Sogenannte Briefkasten-Firmen sind keine Seltenheit. (Foto: Unsplash/Elizabeth Kay)

Ein inter­na­tio­nales Journalist:innennetzwerk hat Anfang Woche ein 3’000 Giga­byte grosses Daten­leck von Kanz­leien in verschie­denen Steu­er­oasen veröf­fent­licht. Die soge­nannten Pandora-Papers bezich­tigen Super­reiche aus aller Welt der Steu­er­ver­mei­dung. Mitten­drin: die Schweiz. Gemäss Tages-Anzeiger sind von den 20’000 Offshore-Struk­turen einer einzigen Firma mehr als ein Drittel mit Schweizer Anwält:innen, Treuhänder:innen und Berater:innen verbunden. Dominik Gross ist Histo­riker und Analyst für inter­na­tio­nale Finanz- und Steu­er­po­litik bei der entwick­lungs­po­li­ti­schen Arbeits­ge­mein­schaft Alli­ance Sud.

Herr Gross, zynisch gefragt: Haben wir irgend­etwas Neues erfahren durch die Pandora-Papers?

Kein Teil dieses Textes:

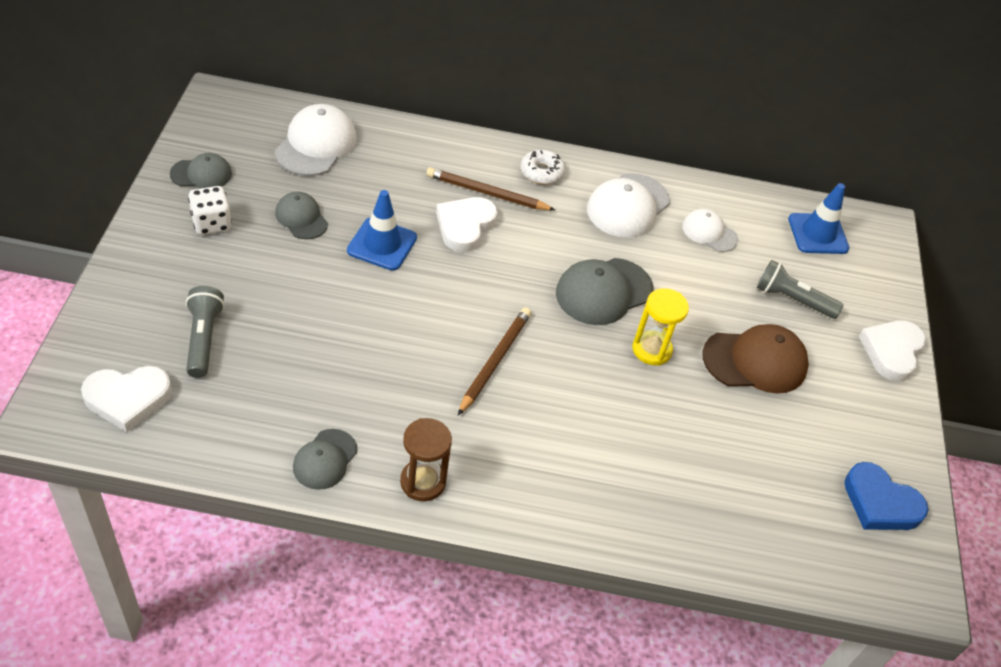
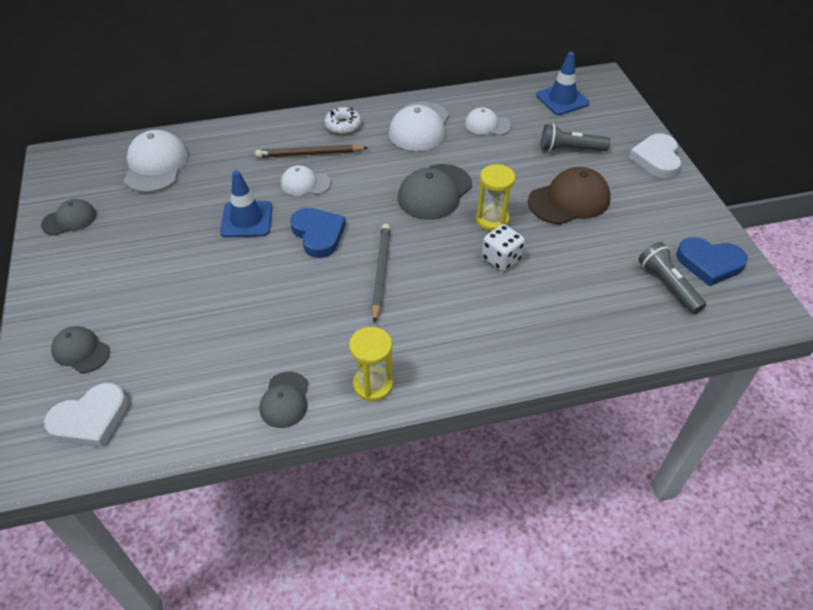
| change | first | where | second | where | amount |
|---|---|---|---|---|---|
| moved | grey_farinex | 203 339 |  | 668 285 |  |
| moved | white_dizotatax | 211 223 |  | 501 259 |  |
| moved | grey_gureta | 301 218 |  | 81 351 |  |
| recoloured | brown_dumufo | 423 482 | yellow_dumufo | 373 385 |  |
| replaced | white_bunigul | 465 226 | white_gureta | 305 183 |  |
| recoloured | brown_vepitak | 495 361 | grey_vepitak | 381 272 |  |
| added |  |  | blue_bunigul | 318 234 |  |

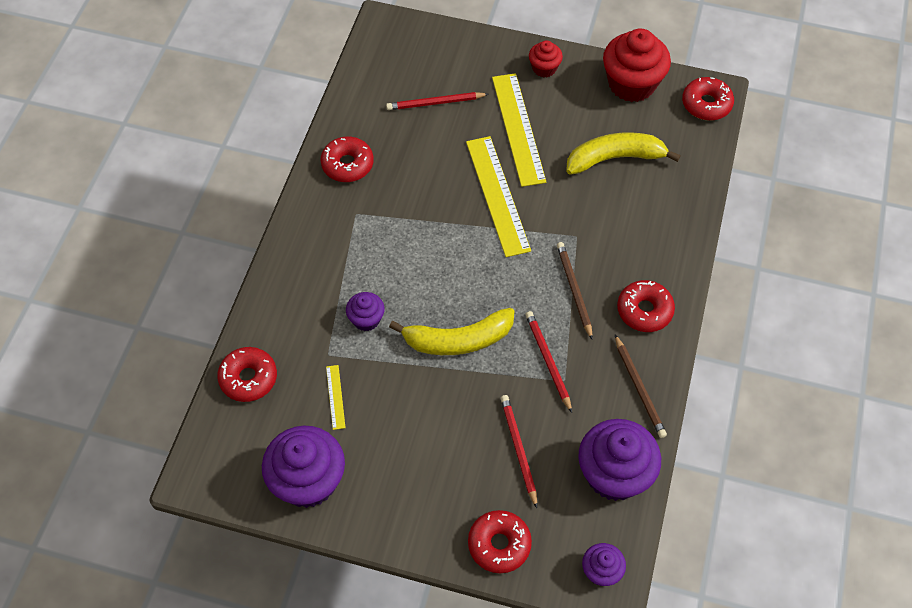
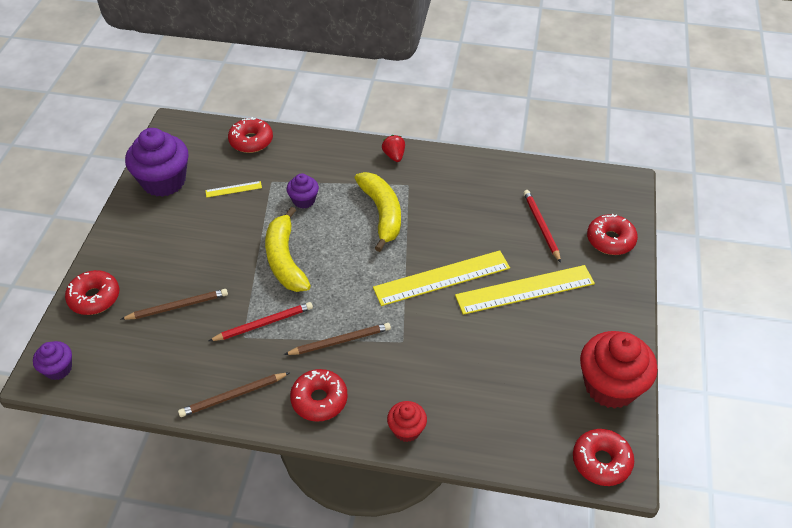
| change | first | where | second | where | amount |
|---|---|---|---|---|---|
| moved | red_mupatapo | 347 165 |  | 610 240 |  |
| recoloured | red_vepitak | 518 449 | brown_vepitak | 177 306 |  |
| moved | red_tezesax | 544 68 |  | 406 429 |  |
| moved | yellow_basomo | 615 158 |  | 382 213 |  |
| removed | purple_tezesax | 614 474 |  |  |  |
| added |  |  | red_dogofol | 394 156 |  |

Dominik Gross: Nein, die Pandora-Papers haben an sich keine neuen Erkennt­nisse an die Öffent­lich­keit gebracht. Aber sie beinhalten weitere Beispiele von Promi­nenten, Politiker:innen und Staats­ober­häup­tern, die Steu­er­oasen und Brief­ka­sten­firmen zur Steu­er­ver­mei­dung gebrau­chen. Die Enthül­lungen sind erfreu­lich, weil sie hoffent­lich den Druck der Öffent­lich­keit auf die poli­ti­schen Verant­wort­li­chen hoch­halten. Wobei sich ja die bürger­liche Mehr­heit des Schweizer Parla­ments bei diesen Themen als recht unbe­lehrbar erwiesen hat.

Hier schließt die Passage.